→ **Exercise instructions**
Write the next part of the passage on telescope coatings, picking up after its last sentence.

Note that the terms “thin films” and “coatings” are used interchangeably, although a coating can include multiple thin films.

Why are they important?

Astronomy is an observational – rather than experimental – science. Except for within the solar system (the realm of planetary science), we cannot visit and manipulate the objects we study – we can only observe and analyze the light we receive from these objects. Most of this light is very faint (it’s dark at night!) and so our observations are limited by how quickly we can gather enough light for our analysis. Bigger telescopes mean more light collected more quickly, and has driven the increase in telescope size over the last few centuries. However, telescopes and the instruments that gather the light are not 100% efficient and light is lost at every surface it strikes.

For example, vacuum-deposited aluminum has been the standard telescope coating since the 1930s. It is both highly reflective and when exposed to air it forms a transparent oxide layer that protects it against further chemical change. However, these aluminum coatings absorb about 10% of the light that falls on them. In most modern large telescopes, there are 3 mirrors, so roughly 30% of the light is lost. Similarly, the instruments used to analyze the light typically will contain 1 or more mirrors, and 8-10 lenses. An uncoated glass surface reflects approximately 4% of the light that hits it anti-reflections coatings typically drop this to 1% per surface. Nevertheless, with

18 lens surfaces, this is still an 18% loss. In fact, most telescope-plus-instrument combinations lose about 50% of the total light that reaches them. Improved coatings with even modest gains can reduce these losses significantly when applied to the large number of optical surfaces involved.

→ **Extracted data**
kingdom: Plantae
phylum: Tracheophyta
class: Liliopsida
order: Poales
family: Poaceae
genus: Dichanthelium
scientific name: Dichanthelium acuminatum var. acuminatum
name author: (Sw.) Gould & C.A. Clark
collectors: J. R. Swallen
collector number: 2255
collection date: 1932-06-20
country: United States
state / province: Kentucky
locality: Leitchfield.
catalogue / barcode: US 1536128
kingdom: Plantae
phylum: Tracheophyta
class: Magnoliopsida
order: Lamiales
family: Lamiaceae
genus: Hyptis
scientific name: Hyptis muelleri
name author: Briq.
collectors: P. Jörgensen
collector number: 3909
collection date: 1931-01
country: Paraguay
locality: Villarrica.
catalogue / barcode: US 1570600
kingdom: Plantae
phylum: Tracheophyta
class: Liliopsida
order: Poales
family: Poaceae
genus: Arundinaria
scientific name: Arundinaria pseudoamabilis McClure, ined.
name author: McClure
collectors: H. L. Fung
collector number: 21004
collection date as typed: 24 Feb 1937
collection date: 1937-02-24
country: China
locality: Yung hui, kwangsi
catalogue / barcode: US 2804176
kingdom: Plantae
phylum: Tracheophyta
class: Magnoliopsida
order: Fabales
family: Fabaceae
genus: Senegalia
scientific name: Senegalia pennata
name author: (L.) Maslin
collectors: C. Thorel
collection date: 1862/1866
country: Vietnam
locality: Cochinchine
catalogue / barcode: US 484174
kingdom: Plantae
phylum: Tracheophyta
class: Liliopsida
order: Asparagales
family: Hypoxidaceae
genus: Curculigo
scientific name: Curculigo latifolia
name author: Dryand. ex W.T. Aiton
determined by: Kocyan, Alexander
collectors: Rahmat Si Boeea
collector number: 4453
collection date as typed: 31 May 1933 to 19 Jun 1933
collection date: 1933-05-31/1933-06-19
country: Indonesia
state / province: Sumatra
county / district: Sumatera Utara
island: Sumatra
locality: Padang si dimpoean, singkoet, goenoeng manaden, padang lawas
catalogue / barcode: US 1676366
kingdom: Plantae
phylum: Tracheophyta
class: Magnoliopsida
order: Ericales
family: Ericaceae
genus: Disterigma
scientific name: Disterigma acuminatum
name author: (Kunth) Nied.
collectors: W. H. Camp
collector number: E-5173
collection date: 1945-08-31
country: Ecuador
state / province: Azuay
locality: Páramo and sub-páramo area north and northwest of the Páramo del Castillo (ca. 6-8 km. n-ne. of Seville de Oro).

→ **Answer for this exercise**
Silver is more reflective than aluminum over most wavelengths (except for the deep UV). However, silver does not form a protective oxide, and it is prone to tarnishing and corrosion. Therefore, to use silver, we must over-coat it with protective layers of transparent materials that prevent reactants such as sulfur, chlorine and water from reaching it. Developing silver-based coatings has been a major goal of the Advanced Coating Lab since its inception.

Silica sol-gel is a porous material with a refractive index ideal for AR coatings on most glass, preventing almost all loss at a particular wavelength. It was developed as an anti-reflection coating at Lawrence Livermore National Labs (LLNL) where they are using powerful lasers – so sol-gel coatings tuned to the proper wavelength would prevent laser light from being absorbed and (over-)heating the lenses and windows through which the laser light passed. At ACL, our work has been to broaden the “pass-band” (the range of wavelengths) over which sol-gel based coatings would be effective.

How are they deposited?

The simple explanation: the coating material is heated to evaporation on either a bulk scale (resistive heating), locally (e-beam) or atomic scale (sputtering). The evaporated material that falls on the mirror or lens builds up the coating.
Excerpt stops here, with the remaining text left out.